Comentários de Eisman sobre a possibilidade de fusão SpaceX-Tesla durante entrevista em 8 de junho
Durante a entrevista ao CNBC em 8 de junho, Eisman foi perguntado se Musk poderia usar o valor das ações da SpaceX para adquirir a Tesla e colocar as duas empresas sob um guarda-chuva mais amplo do X. Eisman tratou o cenário como plausível, enquanto deixou claro que não o apoiaria como investidor da SpaceX.
Eisman disse:
"Eu não duvidaria disso. Acho que, se eu fosse um acionista da SpaceX, isso seria a última coisa no mundo que eu gostaria que ele fizesse. Mas tenho certeza de que ele vai fazer."
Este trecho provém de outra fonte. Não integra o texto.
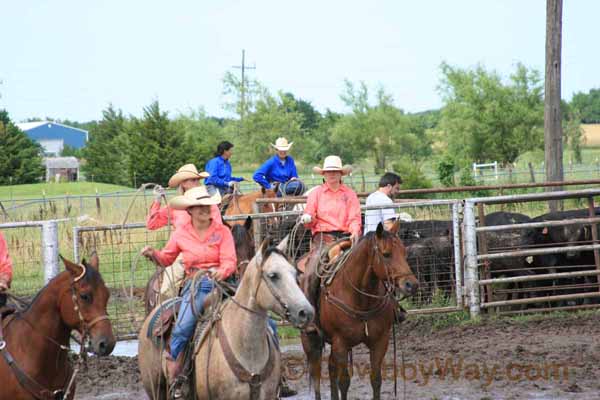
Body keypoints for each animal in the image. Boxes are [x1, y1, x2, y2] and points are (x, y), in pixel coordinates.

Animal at [302, 222, 420, 400]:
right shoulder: (341, 343)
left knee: (330, 366)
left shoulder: (380, 341)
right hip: (310, 340)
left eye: (404, 253)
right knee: (316, 373)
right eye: (386, 254)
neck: (360, 299)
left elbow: (376, 379)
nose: (411, 285)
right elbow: (344, 382)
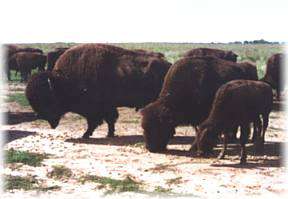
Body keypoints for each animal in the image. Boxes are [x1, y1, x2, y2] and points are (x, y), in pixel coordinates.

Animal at [25, 44, 171, 138]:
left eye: (47, 98)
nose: (39, 115)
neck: (63, 81)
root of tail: (168, 65)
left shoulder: (96, 109)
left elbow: (96, 121)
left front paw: (86, 134)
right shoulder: (107, 107)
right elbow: (109, 120)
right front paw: (109, 134)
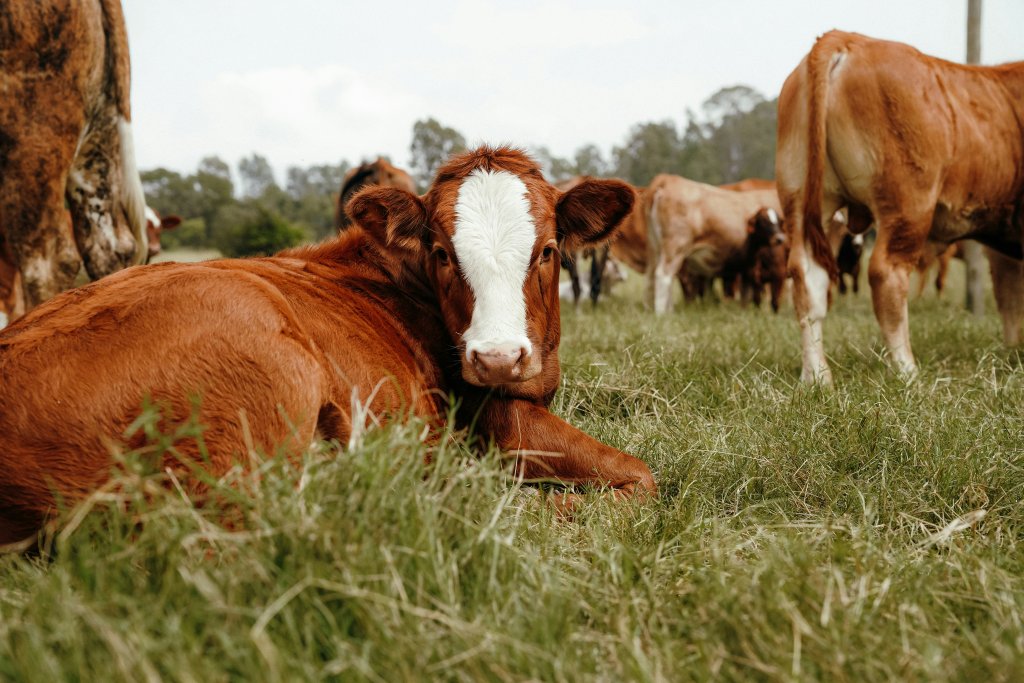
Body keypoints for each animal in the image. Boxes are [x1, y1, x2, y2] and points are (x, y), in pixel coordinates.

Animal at [645, 174, 783, 314]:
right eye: (764, 222)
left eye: (778, 221)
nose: (779, 239)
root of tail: (668, 179)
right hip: (675, 247)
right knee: (663, 275)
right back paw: (662, 313)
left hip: (656, 248)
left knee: (653, 277)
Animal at [777, 30, 1024, 383]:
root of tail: (845, 38)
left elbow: (1010, 297)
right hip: (907, 205)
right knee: (886, 274)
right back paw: (907, 371)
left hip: (803, 201)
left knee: (807, 280)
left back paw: (817, 378)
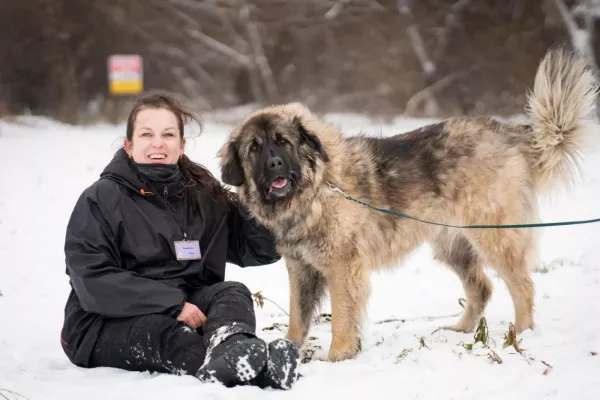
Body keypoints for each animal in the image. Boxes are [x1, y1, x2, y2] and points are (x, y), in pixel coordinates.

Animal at [218, 48, 600, 360]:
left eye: (283, 142)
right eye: (254, 148)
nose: (273, 164)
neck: (315, 191)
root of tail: (507, 131)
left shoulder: (343, 267)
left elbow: (342, 315)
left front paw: (338, 355)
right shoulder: (301, 269)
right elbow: (298, 315)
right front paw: (291, 348)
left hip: (494, 236)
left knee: (522, 286)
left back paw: (521, 334)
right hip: (453, 245)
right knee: (483, 287)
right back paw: (461, 331)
A SpaceX atraiu um interesse extraordinário de investidores antes de seu IPO, com a Reuters informando mais de US$ 250 bilhões em demanda contra uma oferta planejada de US$ 75 bilhões. Os números destacam o valor que os investidores atribuem à empresa como um negócio independente.
Eisman é frequentemente chamado de “o investidor do Big Short” porque estava entre os investidores que apostaram contra o mercado imobiliário dos EUA antes da crise financeira de 2008. Ao lado de nomes como Michael Burry, o papel de Eisman foi documentado no livro de 2010 de Michael Lewis, The Big Short, que depois foi adaptado para um filme em 2015.
Eisman cita preocupações com a lucratividade da Tesla e a concorrência de EVs
Preocupações com a lucratividade da Tesla moldaram a visão de Eisman sobre um possível acordo. Ele argumentou que os lucros da empresa se deterioraram de forma acentuada nos últimos anos, à medida que a concorrência no mercado de EVs se intensificou. Essa preocupação ajuda a explicar por que ele enquadrou qualquer acordo com a Tesla como indesejável para os acionistas da SpaceX.
A economia dos veículos elétricos formou o núcleo do ceticismo de Eisman. Ele descreveu o negócio de EVs como intensivo em capital e altamente competitivo, sugerindo que a Tesla enfrenta pressão por necessidades elevadas de investimento, desafios de precificação e desaceleração na trajetória de lucros.
A concorrência chinesa adicionou outra preocupação. Eisman disse que a China produz EVs mais baratos do que a Tesla, dando às rivais uma vantagem de custo. Esse problema pode pesar sobre as margens da Tesla enquanto montadoras globais brigam por participação em um mercado lotado.
Eisman reiterou:
"Eu não duvidaria que ele compre, mas como eu disse, não é algo que eu gostaria de fazer."
FAQ
O que Steve Eisman disse sobre uma possível fusão SpaceX-Tesla em 8 de junho?
Steve Eisman disse durante uma entrevista ao CNBC em 8 de junho que não descartaria uma possível fusão entre a SpaceX e a Tesla, embora tenha descrito isso como profundamente indesejável para os acionistas da SpaceX. Ele afirmou: "Eu não duvidaria disso. Acho que, se eu fosse um acionista da SpaceX, isso seria a última coisa no mundo que eu gostaria que ele fizesse. Mas tenho certeza de que ele vai fazer."
Por que Eisman vê um acordo SpaceX-Tesla como indesejável para os investidores da SpaceX?
Eisman argumentou que os ganhos da Tesla se deterioraram de forma acentuada nos últimos anos, em meio ao aumento da concorrência no mercado de EVs. Ele descreveu o negócio de EVs como intensivo em capital e altamente competitivo e disse que a China produz EVs mais baratos do que a Tesla, dando às rivais uma vantagem de custo que pode pesar sobre as margens da Tesla.